Downtown San Jose is the central business district of San Jose, California, United States. The area is generally located north of Interstate 280 and east of Guadalupe Parkway, which roughly parallels the Guadalupe River. The region is bound to the north by U.S. Route 101 and to the east by Coyote Creek The ZIP code for the business district of downtown San Jose is 95113, and the residential area is covered by ZIP codes 95110, 95112 and 95113.

The residential areas of Downtown San Jose are now both inside the downtown core and surrounding the core. Downtown residents are known for their civic engagement, as evidenced by more than two dozen active neighborhood associations in the area. Despite widespread destruction caused by the 1906 San Francisco earthquake, a number of neighborhoods still retain their original, pre-1906 housing stock.  

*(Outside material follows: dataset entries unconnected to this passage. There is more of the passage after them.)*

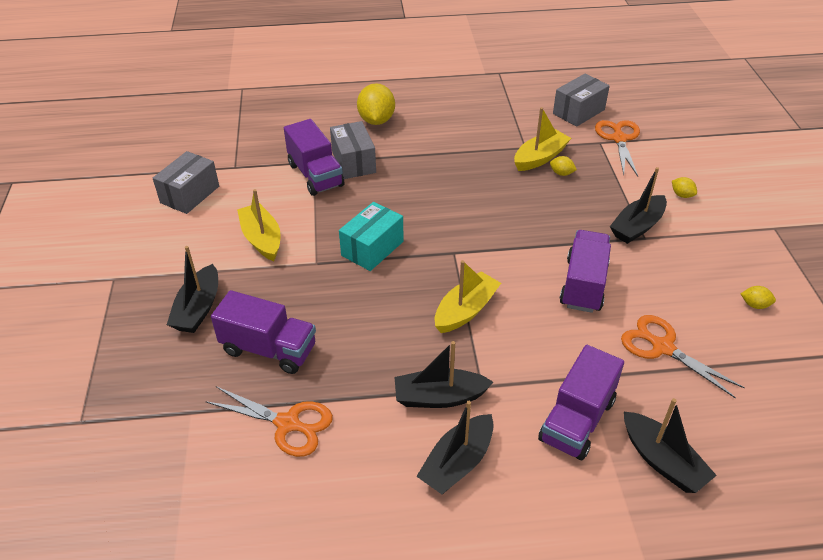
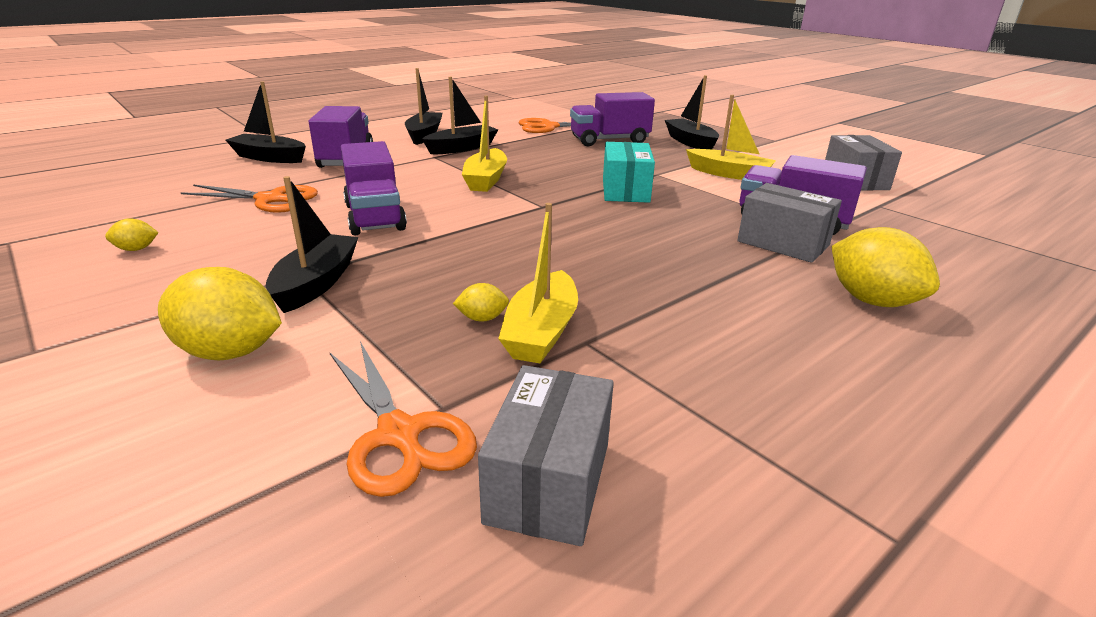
camera: 145 degrees right, 15 degrees down
yellow lemon [672,177,697,198] -> yellow lemon [158,267,282,360], size x2.14

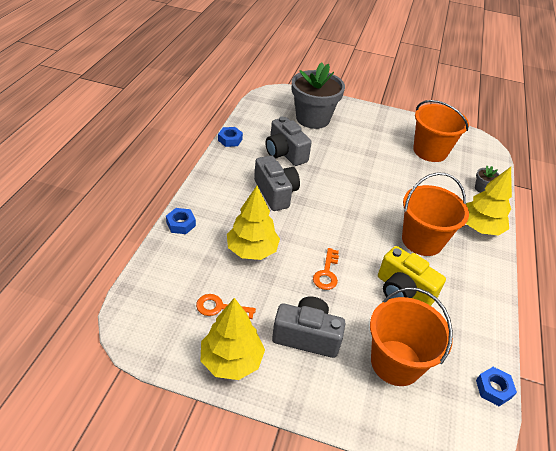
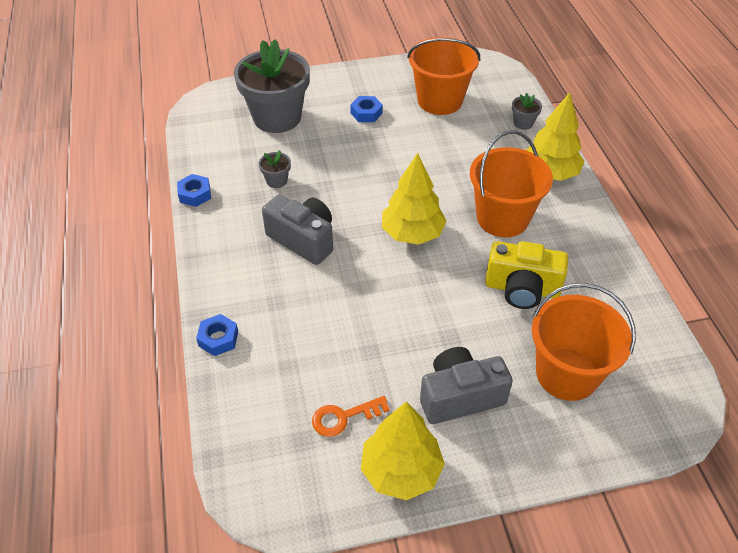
camera: 25 degrees left, 5 degrees up
yellow tree [227,186,280,260] -> yellow tree moved to [382,153,447,245]
grey camera [265,117,312,166] -> grey flower pot [258,150,291,188]
orange key [313,248,339,290] -> none
blue nut [476,367,517,406] -> blue nut moved to [350,96,383,122]

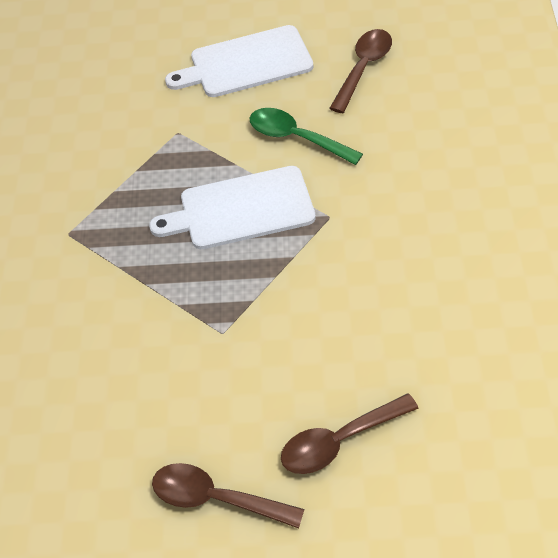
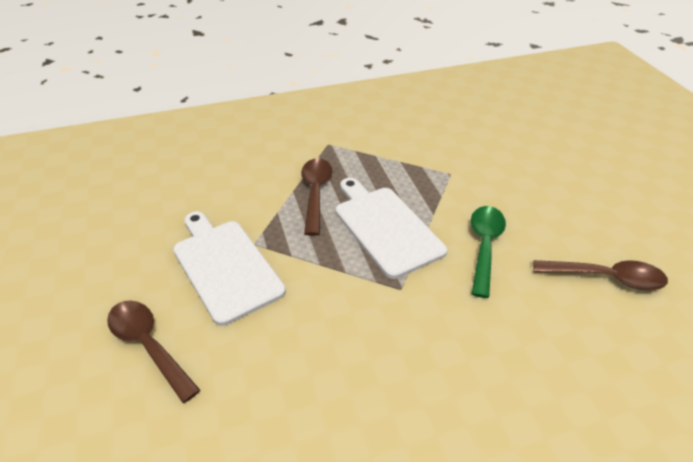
camera: 70 degrees right, 10 degrees down
brown spoon [152,463,304,528] -> brown spoon moved to [301,158,333,236]
white cutting board [165,25,313,97] -> white cutting board moved to [173,212,286,326]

These neighborhoods include the South University, Naglee Park, Hensley Historic District, Reed Historic District and Vendome neighborhoods. Downtown San Jose's early 20th century housing is diverse and includes many smaller Victorian homes along with a few fairly large gingerbread or Italianate-style Victorians, Craftsman, Mission and California Bungalow architecture in the neighborhoods surrounding the downtown core.

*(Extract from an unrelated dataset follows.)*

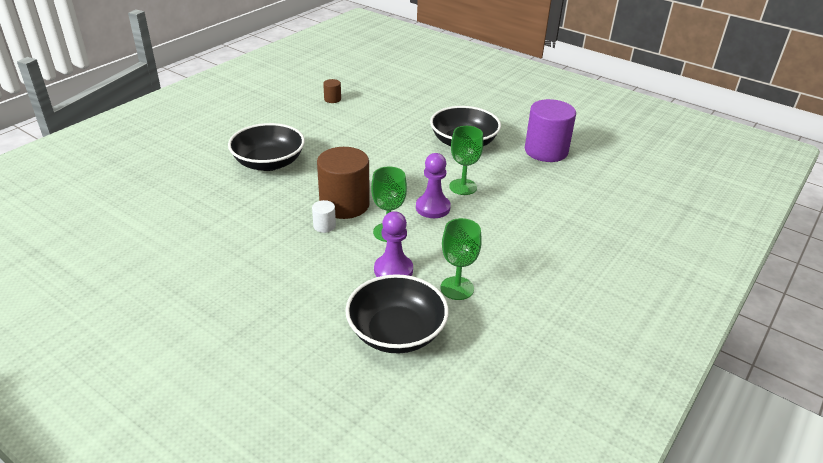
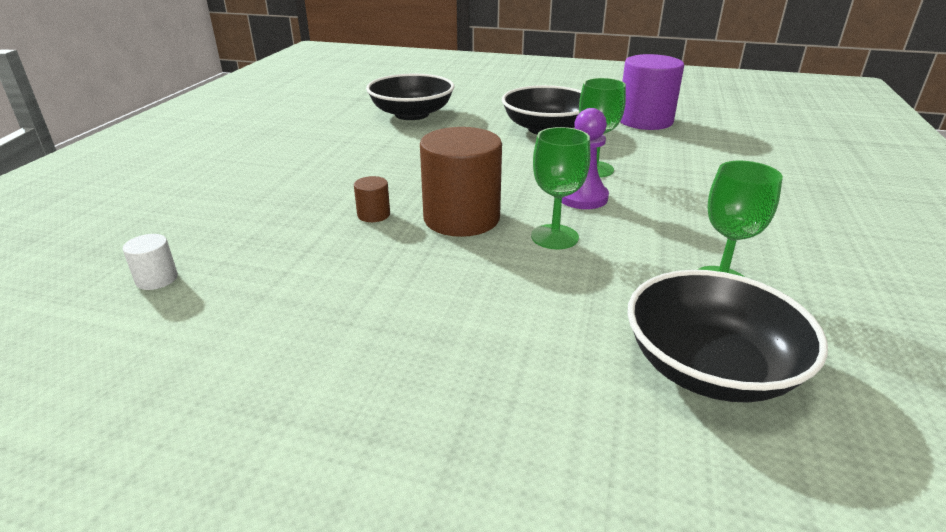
camera: 20 degrees left, 5 degrees down
black bowl [228,123,305,171] -> black bowl moved to [366,74,454,120]
white cylinder [312,200,336,233] -> white cylinder moved to [123,234,178,290]
brown cylinder [323,79,341,103] -> brown cylinder moved to [354,176,390,222]
purple pawn [374,211,413,277] -> none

As part of its apparent effort to stimulate economic growth and increase tax revenue within the downtown community, the San Jose Redevelopment Agency began encouraging builders to construct high-rise residential towers, and the agency offered subsidies and lifted the requirement to provide affordable units that were characteristic of other redevelopment projects throughout the city. The agency’s master plan has incorporated high-rise condominiums since 1980. In 2008, the city’s first high-rise project began selling units. Construction or planning has begun on at least seven additional high-rise projects. The agency states the high-rises will contribute to the creation of a more vibrant and well-to-do downtown culture.

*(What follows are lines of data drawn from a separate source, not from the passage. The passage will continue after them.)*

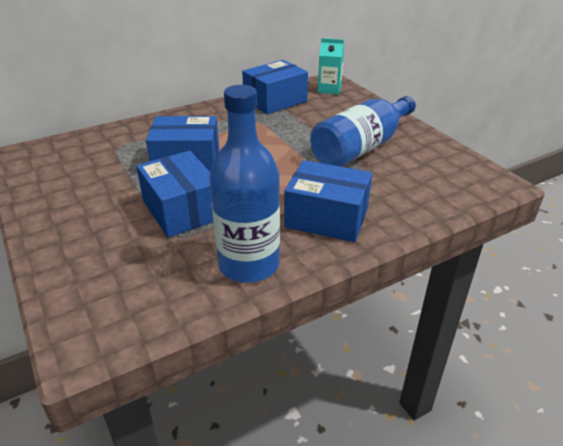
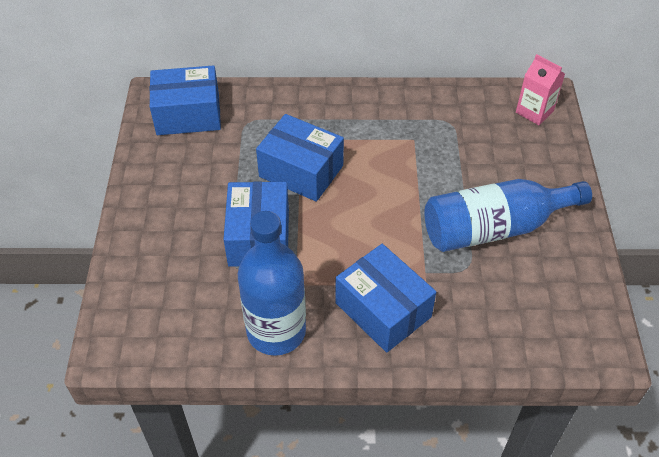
camera: 30 degrees right, 15 degrees up
blue box [242,60,308,114] -> blue box moved to [150,65,221,135]
turquoise carton [318,38,344,94] -> pink carton [516,54,565,125]

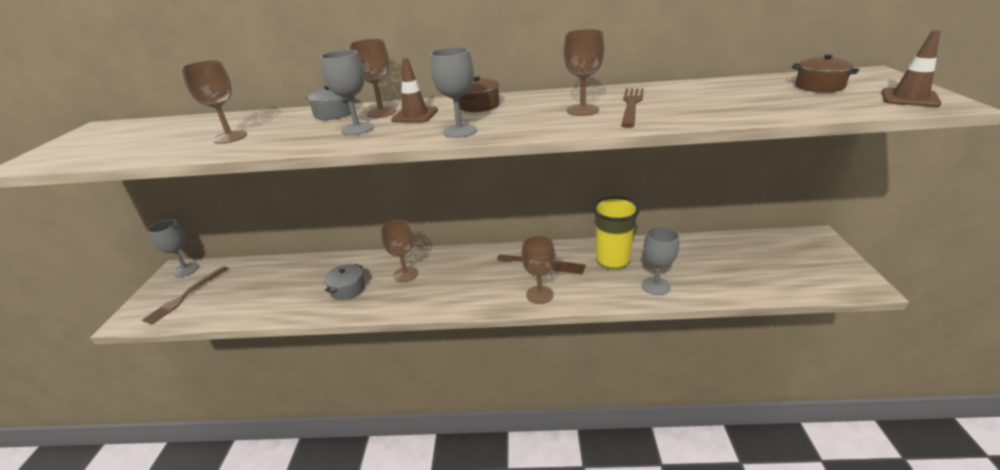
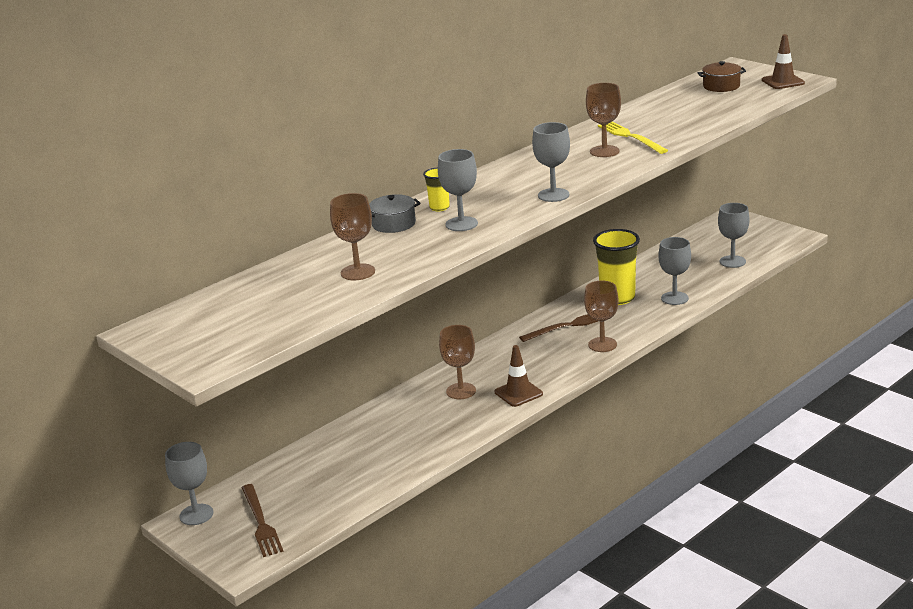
camera: 45 degrees left, 5 degrees down
grey pot [324,264,365,300] -> none
brown goblet [349,39,397,118] -> yellow cup [423,168,450,212]
brown traffic cone [391,58,438,123] -> brown traffic cone moved to [495,345,543,407]
brown pot [459,76,500,112] -> none
brown fork [621,88,644,128] -> yellow fork [598,122,668,154]
none -> grey goblet [718,203,750,268]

The downtown residential area primarily consisted of Caucasian residents through the mid-twentieth century. A notable exception was the Northside Neighborhood, where ethnic minority groups were invited to establish their homes and live their lives freely. With a vibrant African-American community and a Chinatown that grew into today's Japantown, San Jose's Northside welcomed everyone and helped to form the inclusive, diverse and vibrant downtown San Jose community of today.